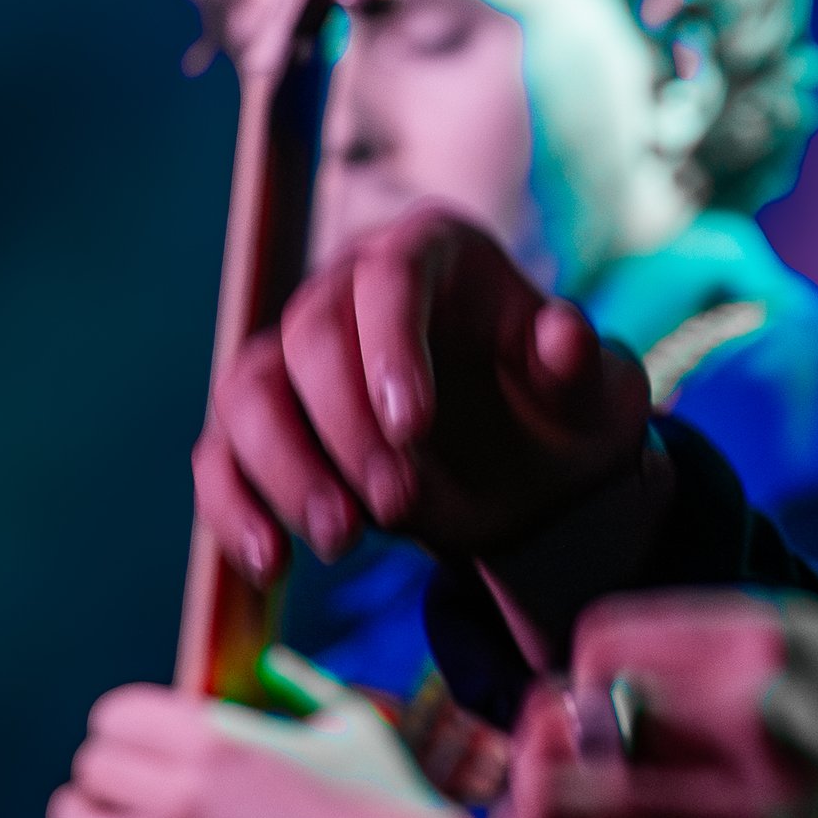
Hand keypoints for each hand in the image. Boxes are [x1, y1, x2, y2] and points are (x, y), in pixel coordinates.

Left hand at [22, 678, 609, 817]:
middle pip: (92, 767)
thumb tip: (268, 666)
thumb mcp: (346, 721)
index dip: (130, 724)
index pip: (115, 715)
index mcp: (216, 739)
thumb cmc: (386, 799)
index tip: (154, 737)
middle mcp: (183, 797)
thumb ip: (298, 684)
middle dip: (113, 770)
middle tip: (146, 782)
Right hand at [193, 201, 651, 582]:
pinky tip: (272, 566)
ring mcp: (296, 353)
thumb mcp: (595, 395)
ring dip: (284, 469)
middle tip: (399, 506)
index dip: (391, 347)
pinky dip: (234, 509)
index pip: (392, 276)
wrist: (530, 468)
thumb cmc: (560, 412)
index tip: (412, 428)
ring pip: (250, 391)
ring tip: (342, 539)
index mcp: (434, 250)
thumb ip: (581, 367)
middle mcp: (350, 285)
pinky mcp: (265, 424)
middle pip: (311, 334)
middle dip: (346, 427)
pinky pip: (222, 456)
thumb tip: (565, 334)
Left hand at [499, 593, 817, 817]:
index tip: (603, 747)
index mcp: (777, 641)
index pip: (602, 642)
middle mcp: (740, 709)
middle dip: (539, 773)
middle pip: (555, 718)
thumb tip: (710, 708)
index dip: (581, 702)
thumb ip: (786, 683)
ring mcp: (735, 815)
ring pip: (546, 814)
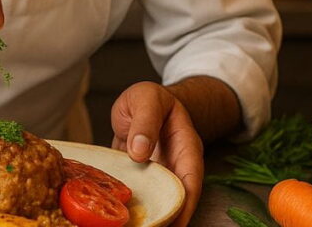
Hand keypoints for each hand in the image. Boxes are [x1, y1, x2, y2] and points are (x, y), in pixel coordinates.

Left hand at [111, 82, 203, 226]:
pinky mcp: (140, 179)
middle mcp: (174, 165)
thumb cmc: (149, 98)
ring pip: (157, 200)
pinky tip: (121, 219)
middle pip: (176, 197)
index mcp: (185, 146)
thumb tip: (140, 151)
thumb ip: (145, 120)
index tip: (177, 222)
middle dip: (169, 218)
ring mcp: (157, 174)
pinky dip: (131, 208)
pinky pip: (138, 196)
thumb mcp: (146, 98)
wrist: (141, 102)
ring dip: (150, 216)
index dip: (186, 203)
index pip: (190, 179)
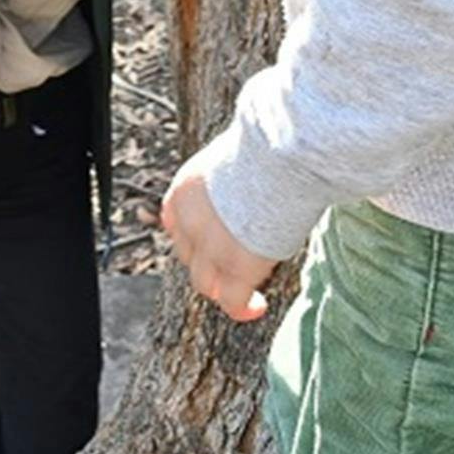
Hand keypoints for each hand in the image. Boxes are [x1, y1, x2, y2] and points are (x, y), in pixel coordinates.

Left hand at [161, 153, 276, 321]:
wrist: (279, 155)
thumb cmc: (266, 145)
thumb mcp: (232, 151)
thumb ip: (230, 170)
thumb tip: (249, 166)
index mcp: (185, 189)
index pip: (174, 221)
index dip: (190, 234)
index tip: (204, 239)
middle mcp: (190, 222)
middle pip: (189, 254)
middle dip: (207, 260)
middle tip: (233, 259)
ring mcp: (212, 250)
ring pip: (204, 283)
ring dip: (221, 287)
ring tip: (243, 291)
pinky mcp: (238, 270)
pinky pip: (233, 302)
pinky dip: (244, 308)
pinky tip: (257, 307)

:::::

## EXERCISE REQUIREMENTS
Write out every line of the listing that holds the word "Left".

## RESPONSE AREA
Left hand at [22, 678, 609, 817]:
Left hand at [499, 593, 817, 817]:
Left hand at [111, 82, 203, 226]:
Left hand at [161, 153, 276, 321]:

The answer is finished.